There were too many pictures on my phone taking up all the available space and as a result, the phone had slowed to a crawl.
Pictures…almost all with a common subject.
Here’s my son at martial arts, my son at school, my son at home, my son at the coast, my son at the park, my son on a skateboard, my son at Christmas, my son on his birthday, my son at the cabin we rent, my son wondering why I’m taking another picture…
I transferred the photos to my computer where they are now saved with hundreds of other pictures of my son from his earliest years to today.
The pictures aren’t a problem now, they are proof…proof of being present.
You see, I took all of those pictures covering all those years and events…I was there with him to record those moments in our lives.
There are other pictures in my collection of other people and other times in my life, pictures of people and places I’ve known on my journey.
There are no pictures of my own father.
There is no record of he and I sharing any moment at anytime, anywhere.
Not only are there no paper or digital pictures of such an event, there are none in my mind .
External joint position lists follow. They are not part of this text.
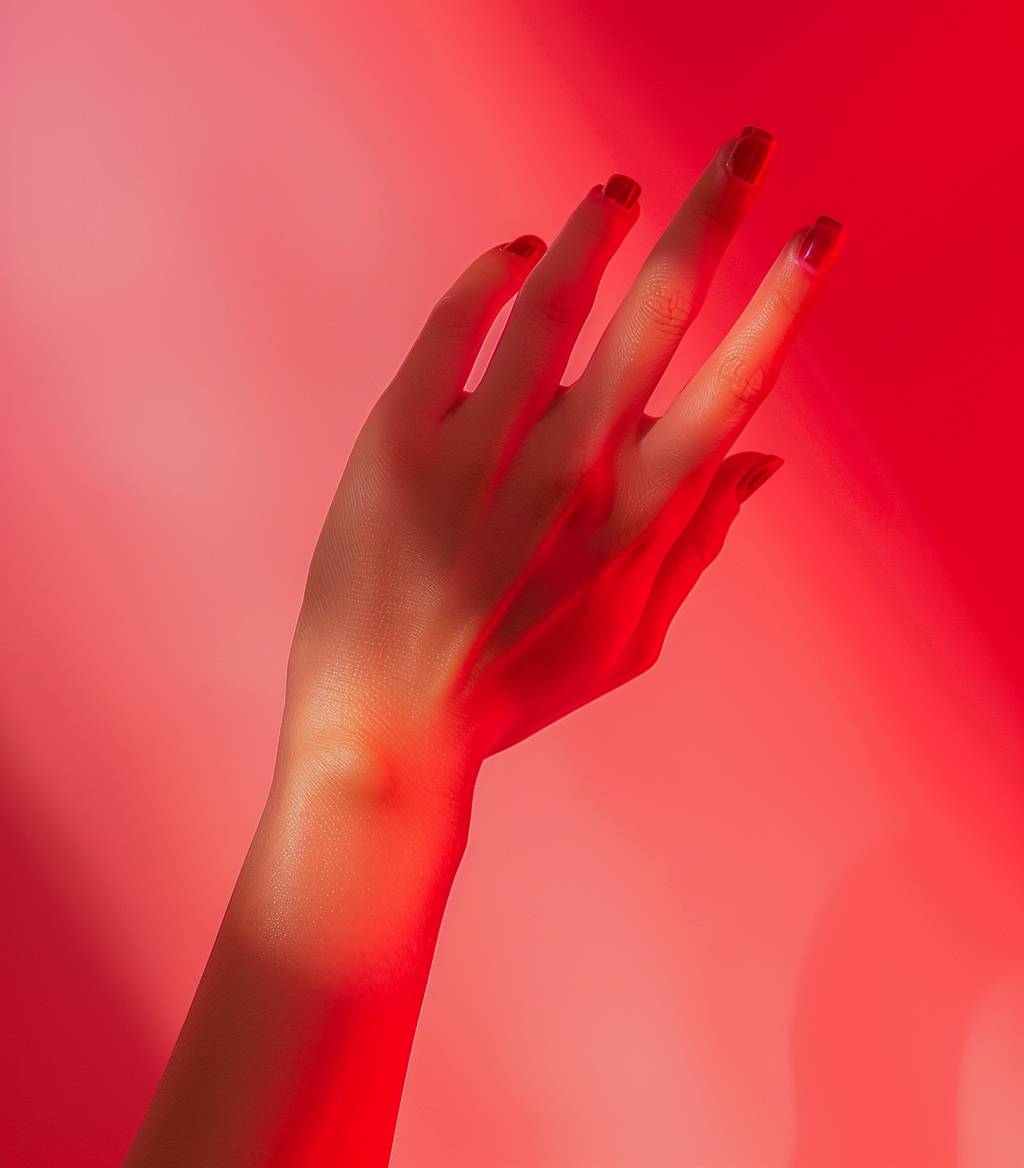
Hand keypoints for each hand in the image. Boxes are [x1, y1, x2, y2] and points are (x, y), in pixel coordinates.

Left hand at [282, 128, 842, 797]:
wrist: (389, 724)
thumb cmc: (515, 686)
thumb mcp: (632, 638)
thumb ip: (701, 545)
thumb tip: (769, 463)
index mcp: (638, 520)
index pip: (733, 385)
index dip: (782, 302)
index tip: (812, 237)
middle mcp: (571, 472)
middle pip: (659, 313)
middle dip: (714, 214)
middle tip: (743, 148)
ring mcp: (482, 452)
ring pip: (556, 301)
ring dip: (598, 229)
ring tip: (619, 191)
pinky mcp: (399, 443)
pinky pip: (454, 328)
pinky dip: (492, 276)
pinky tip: (515, 253)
I searched…I even opened up the rooms of my memory where there is little but darkness and rot and there was nothing there.
I do not remember him, though I know he was part of my life once…for a while.
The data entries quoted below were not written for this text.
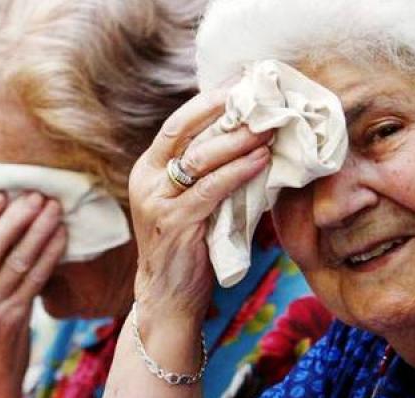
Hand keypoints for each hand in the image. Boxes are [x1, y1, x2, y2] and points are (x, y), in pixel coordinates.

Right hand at [129, 88, 272, 326]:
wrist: (167, 295)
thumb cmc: (187, 245)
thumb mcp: (189, 200)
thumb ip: (205, 171)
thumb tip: (248, 134)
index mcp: (147, 169)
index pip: (177, 124)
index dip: (208, 102)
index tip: (242, 85)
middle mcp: (146, 181)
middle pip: (184, 132)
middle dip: (224, 112)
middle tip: (261, 98)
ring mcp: (156, 202)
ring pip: (198, 159)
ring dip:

I do not remember what he looked like, nor how he sounded, nor how he smelled, nor how it felt to be his son.
I remember nothing but a void, I feel nothing but a void.
My father is an empty picture frame I tried to fill with photos of other men, but the pictures never fit the frame.
It was best left empty.
They say that God will be your father when yours is gone, but it’s not the same.
God cannot be the physical presence and the audible voice protecting you from bullies, helping with your homework, cheering your sports, and teaching you the ways of a woman before you need to know them.
I needed that voice and that presence then and how I wish I could remember it now.
You never stop needing your father…
The void inside me spoke, but the voice was my own…take more pictures today.
Take them everyday.
Those images will bring back your words and your love and your faith when you are no longer able to be there in person.
Let there always be proof of your presence in images… and in his soul.